* **Records to process**:
--- START ---

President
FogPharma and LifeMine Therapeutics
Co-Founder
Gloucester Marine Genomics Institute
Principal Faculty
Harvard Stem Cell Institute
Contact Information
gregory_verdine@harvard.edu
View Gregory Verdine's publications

--- END ---

* **The task**:
Starting with the line that contains "FogPharma and LifeMine Therapeutics", copy each line through the end of the data exactly, and leave out all earlier lines.

* **Response area**:
FogPharma and LifeMine Therapeutics
Co-Founder
Gloucester Marine Genomics Institute
Principal Faculty
Harvard Stem Cell Institute
Contact Information
gregory_verdine@harvard.edu
View Gregory Verdine's publications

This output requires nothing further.